_DESCRIPTION OF THE TASK:_ Search the material below for the string "pixel" and list each line that holds it.

_DATASET EXTRACT:_
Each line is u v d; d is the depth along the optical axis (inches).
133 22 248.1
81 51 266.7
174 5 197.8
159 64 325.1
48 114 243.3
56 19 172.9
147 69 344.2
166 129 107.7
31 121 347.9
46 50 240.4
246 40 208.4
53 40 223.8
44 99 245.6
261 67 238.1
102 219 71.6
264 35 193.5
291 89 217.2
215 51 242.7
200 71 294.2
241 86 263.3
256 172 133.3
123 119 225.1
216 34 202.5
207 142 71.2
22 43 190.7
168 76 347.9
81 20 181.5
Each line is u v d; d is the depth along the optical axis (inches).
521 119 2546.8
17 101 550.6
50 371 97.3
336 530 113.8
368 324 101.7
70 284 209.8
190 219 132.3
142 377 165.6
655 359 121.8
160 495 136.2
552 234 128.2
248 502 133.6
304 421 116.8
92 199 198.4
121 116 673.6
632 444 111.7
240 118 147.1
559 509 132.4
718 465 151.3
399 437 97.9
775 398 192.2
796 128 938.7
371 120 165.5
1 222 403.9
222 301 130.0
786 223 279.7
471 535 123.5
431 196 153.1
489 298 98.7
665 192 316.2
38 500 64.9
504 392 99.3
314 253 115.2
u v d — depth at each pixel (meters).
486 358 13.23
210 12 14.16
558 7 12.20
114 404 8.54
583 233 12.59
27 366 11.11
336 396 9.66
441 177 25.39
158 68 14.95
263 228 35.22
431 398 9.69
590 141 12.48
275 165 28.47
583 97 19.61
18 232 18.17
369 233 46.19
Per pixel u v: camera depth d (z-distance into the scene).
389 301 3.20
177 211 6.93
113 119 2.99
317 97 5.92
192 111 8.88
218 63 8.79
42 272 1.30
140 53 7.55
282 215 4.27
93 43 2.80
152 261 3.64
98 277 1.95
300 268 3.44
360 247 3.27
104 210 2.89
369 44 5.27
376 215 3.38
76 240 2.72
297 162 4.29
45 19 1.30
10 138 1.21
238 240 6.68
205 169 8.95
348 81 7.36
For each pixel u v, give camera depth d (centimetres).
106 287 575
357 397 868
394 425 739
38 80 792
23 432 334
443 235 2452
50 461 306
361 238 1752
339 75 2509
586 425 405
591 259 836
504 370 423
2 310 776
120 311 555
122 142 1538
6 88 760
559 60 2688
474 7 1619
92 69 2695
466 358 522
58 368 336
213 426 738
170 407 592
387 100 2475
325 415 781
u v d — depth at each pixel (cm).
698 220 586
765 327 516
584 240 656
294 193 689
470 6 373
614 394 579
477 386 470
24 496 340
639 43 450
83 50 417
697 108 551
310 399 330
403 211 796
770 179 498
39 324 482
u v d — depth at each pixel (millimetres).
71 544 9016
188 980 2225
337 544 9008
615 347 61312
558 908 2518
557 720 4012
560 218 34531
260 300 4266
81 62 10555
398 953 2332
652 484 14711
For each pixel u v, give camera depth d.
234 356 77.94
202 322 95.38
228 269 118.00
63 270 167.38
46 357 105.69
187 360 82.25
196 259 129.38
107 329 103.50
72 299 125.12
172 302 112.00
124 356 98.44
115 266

_SOLUTION TO THIS TASK:_
u v d — depth at each pixel (meters).
Per pixel u v: camera depth d (z-distance into the scene).
For each pixel u v, give camera depth d (centimetres).
u v d — depth at each pixel (cm).
u v d — depth at each pixel (millimetres).
For each pixel u v, give camera depth d.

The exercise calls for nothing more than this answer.